= SUPPLIED INFORMATION =

>>>

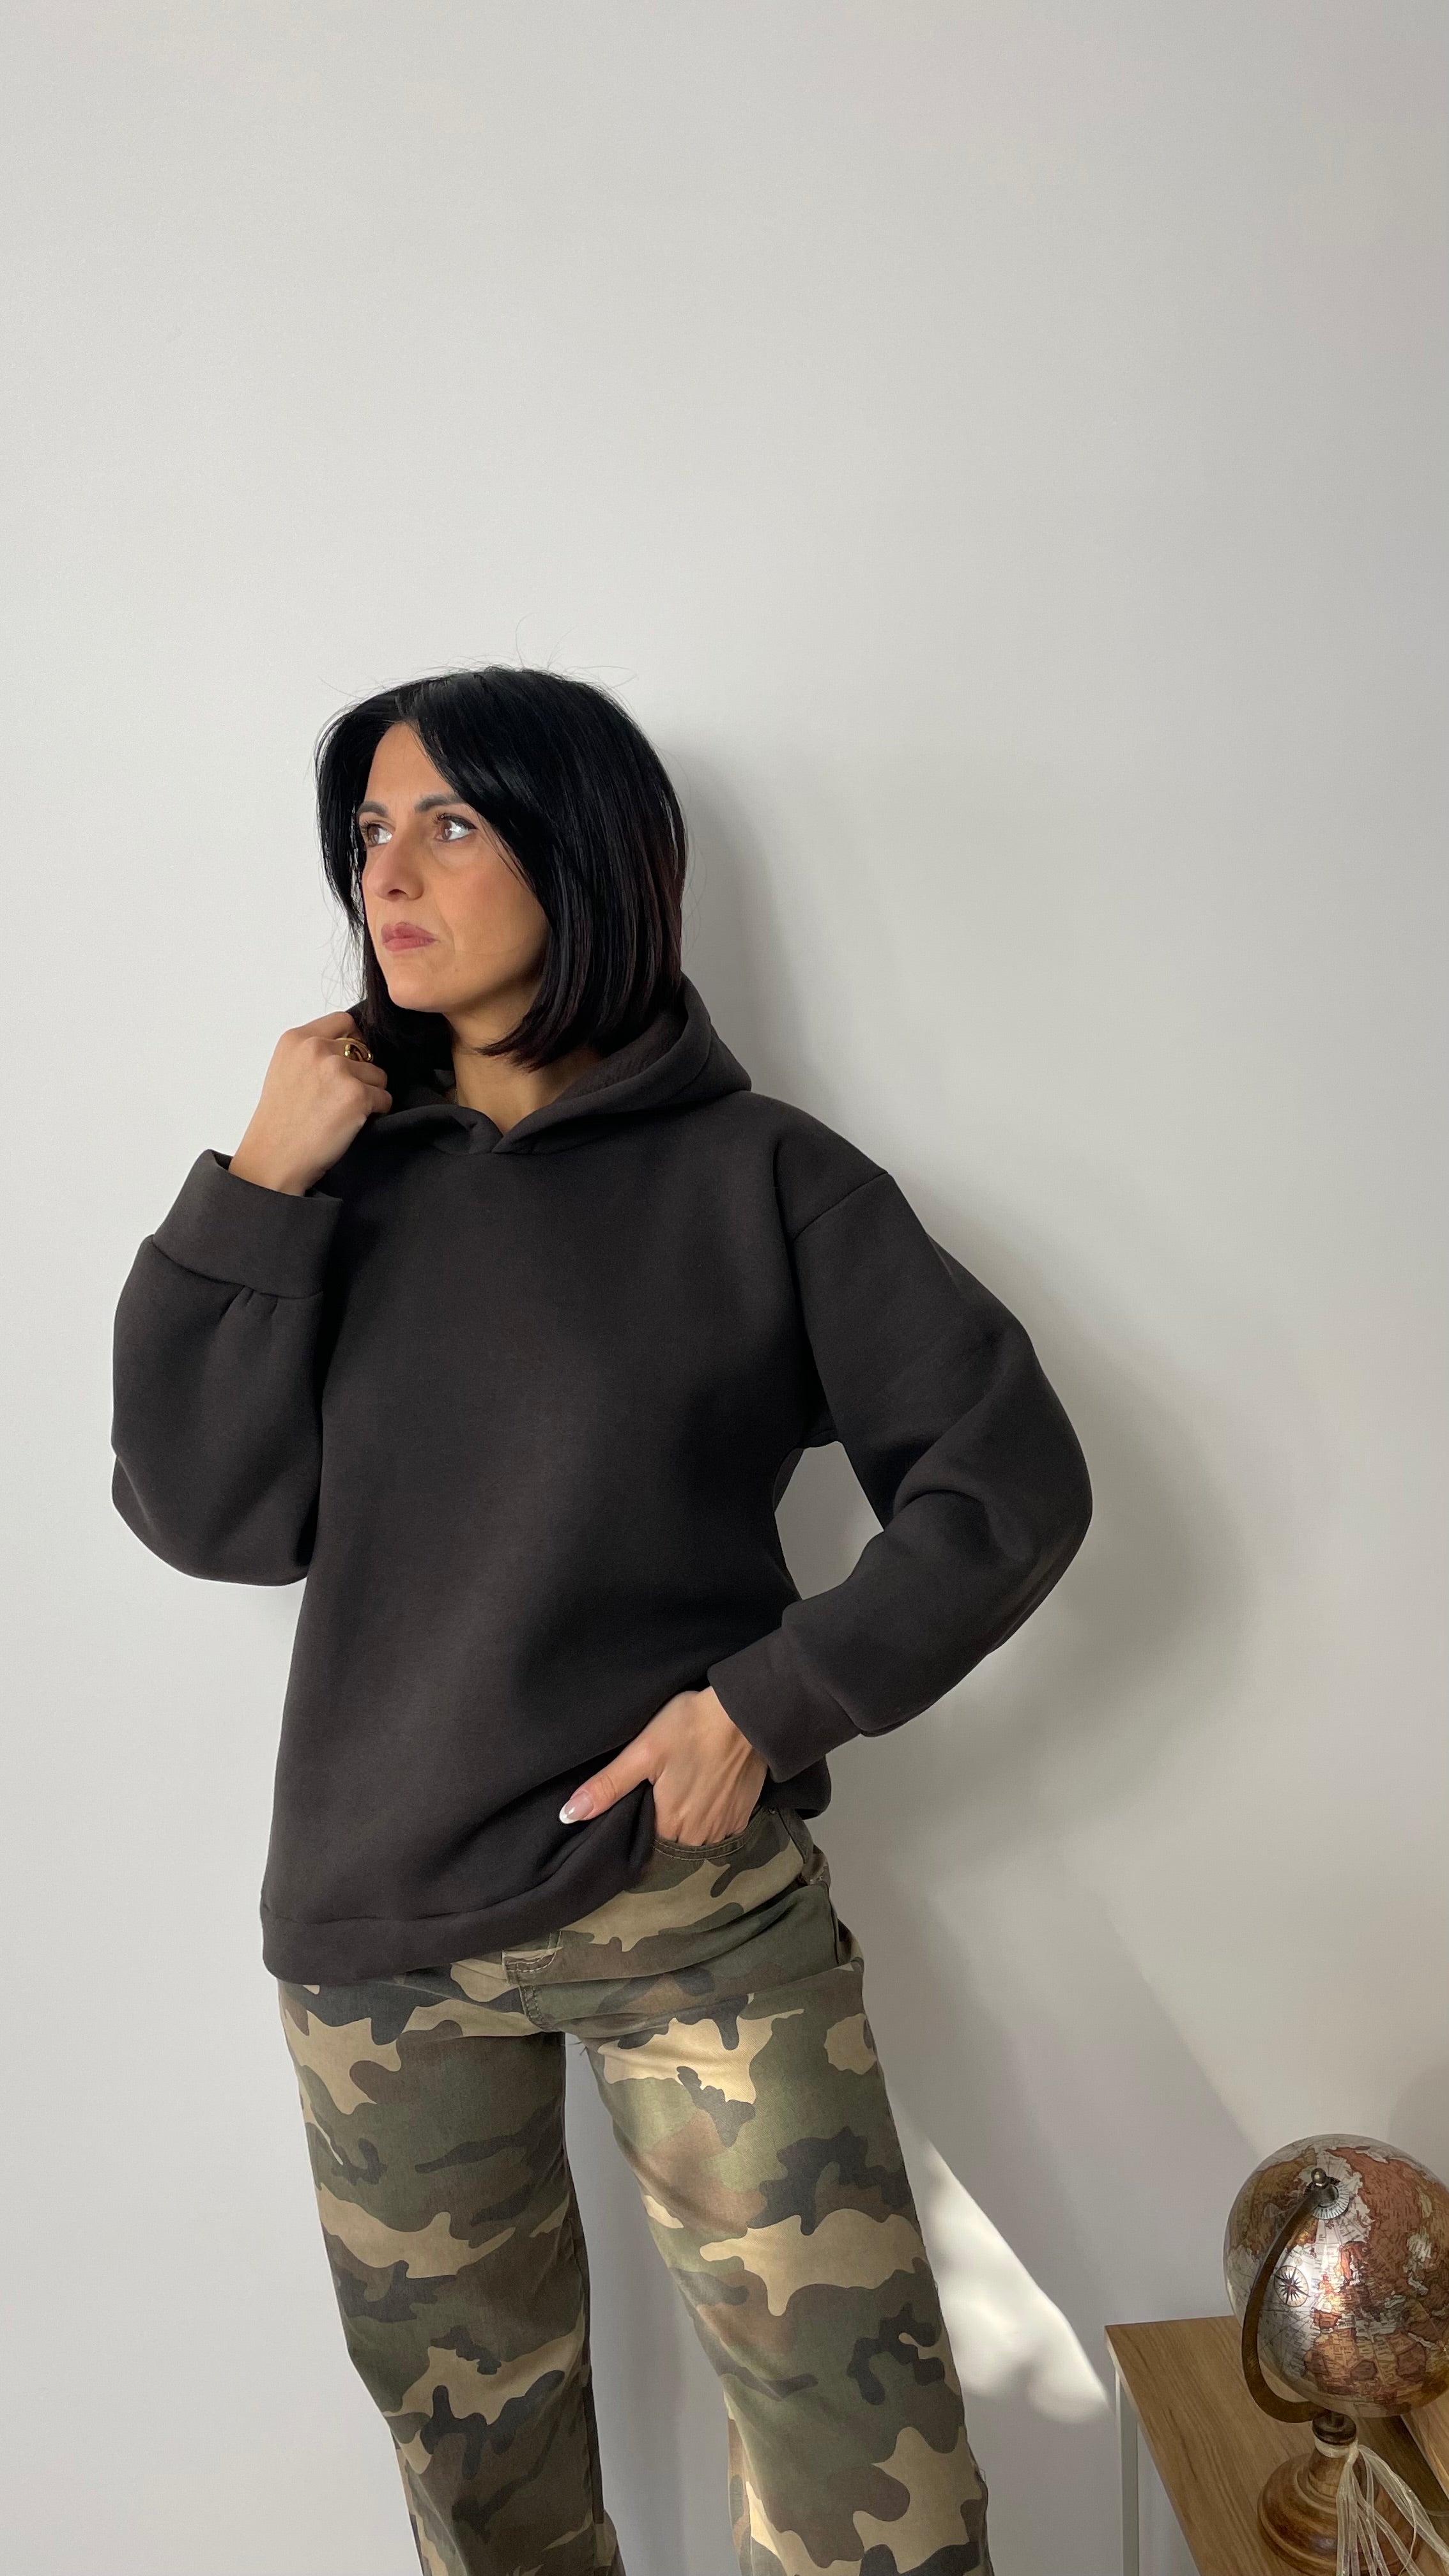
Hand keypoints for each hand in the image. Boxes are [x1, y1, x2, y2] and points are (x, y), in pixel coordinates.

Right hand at [229, 1012, 391, 1195]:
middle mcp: (316, 1048)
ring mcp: (338, 1070)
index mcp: (295, 1039)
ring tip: (342, 1113)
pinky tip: (351, 1123)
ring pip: (378, 1075)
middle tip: (339, 1099)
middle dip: (360, 1073)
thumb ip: (313, 1052)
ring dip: (369, 1093)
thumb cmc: (279, 1122)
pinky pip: (384, 1098)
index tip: (349, 1063)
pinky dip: (376, 1112)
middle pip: (364, 1050)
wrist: (274, 1159)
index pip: (343, 1021)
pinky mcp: (357, 1095)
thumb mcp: (285, 1070)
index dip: (353, 1042)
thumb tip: (350, 1046)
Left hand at [560, 1687, 767, 1844]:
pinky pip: (719, 1826)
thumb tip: (568, 1816)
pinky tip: (706, 1787)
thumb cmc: (691, 1726)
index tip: (636, 1805)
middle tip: (659, 1789)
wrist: (747, 1714)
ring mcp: (724, 1827)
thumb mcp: (643, 1752)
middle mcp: (698, 1836)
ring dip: (687, 1818)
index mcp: (670, 1824)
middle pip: (670, 1839)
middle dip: (662, 1821)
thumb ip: (607, 1787)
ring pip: (695, 1834)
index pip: (644, 1842)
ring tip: (682, 1787)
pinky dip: (710, 1812)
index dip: (637, 1824)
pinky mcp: (743, 1814)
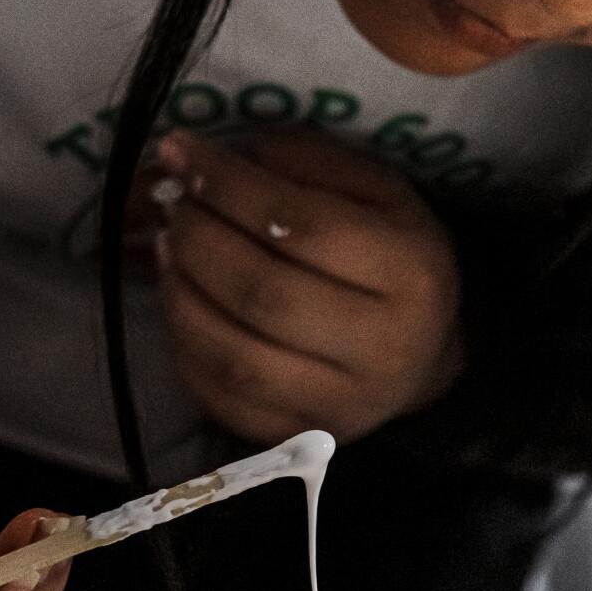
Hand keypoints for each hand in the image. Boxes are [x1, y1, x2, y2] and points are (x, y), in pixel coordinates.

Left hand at [152, 130, 463, 443]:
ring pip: (235, 357)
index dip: (229, 185)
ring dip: (180, 295)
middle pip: (264, 294)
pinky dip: (185, 347)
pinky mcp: (302, 439)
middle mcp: (385, 349)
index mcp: (412, 271)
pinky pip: (223, 400)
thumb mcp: (372, 190)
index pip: (303, 225)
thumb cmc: (391, 253)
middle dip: (199, 240)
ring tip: (167, 250)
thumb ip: (298, 162)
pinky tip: (181, 304)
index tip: (180, 151)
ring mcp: (343, 406)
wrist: (424, 353)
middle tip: (174, 207)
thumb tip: (205, 159)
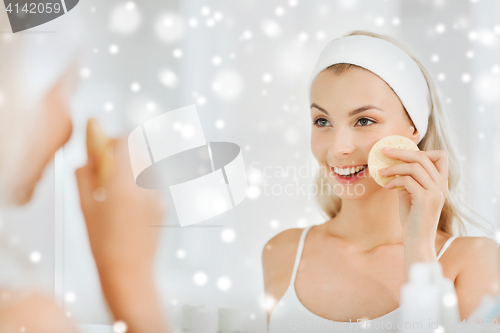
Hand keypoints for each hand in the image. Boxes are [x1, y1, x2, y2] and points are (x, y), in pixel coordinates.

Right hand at [76, 135, 169, 332]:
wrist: (129, 272)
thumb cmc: (103, 244)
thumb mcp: (84, 208)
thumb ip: (83, 177)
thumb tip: (84, 159)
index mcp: (123, 184)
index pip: (127, 140)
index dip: (114, 137)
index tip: (103, 144)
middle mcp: (145, 186)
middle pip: (140, 149)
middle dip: (123, 150)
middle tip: (107, 163)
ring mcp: (158, 195)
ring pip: (147, 164)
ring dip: (132, 165)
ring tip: (116, 184)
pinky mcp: (164, 205)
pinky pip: (152, 182)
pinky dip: (140, 181)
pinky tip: (127, 200)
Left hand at [378, 148, 447, 241]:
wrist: (417, 240)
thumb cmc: (412, 218)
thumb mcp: (410, 194)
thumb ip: (408, 179)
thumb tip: (394, 165)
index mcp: (441, 183)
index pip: (441, 156)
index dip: (422, 151)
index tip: (403, 154)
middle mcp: (442, 185)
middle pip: (423, 156)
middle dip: (400, 152)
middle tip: (384, 151)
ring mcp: (435, 192)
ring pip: (414, 166)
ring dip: (393, 167)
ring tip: (381, 172)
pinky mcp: (425, 199)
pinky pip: (407, 180)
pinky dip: (394, 181)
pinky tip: (387, 187)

<<<

= WHAT YOU WILL DO =
Copy, word for word, the line that contains "pinky dip: (140, 181)" and every line after it through the end of the records, and nothing else.

= RESPONSE AREA =
pinky dip: (140, 181)
pinky tip: (127, 200)
Left hand at [378, 148, 447, 241]:
wrist: (417, 240)
thumb cmc: (412, 218)
thumb mcp: (410, 194)
thumb ip: (408, 179)
thumb tip: (394, 165)
index mcp: (441, 183)
index pip: (441, 156)
index dip: (422, 151)
index tip: (403, 154)
middle mcp: (442, 185)
middle pip: (423, 156)
middle dip: (400, 152)
middle tip: (384, 151)
ring mcp: (435, 192)
ring pip: (414, 166)
ring dip: (393, 167)
ring tip: (381, 172)
pinky mcp: (425, 199)
pinky pip: (407, 180)
pinky dip: (394, 181)
pinky tip: (387, 187)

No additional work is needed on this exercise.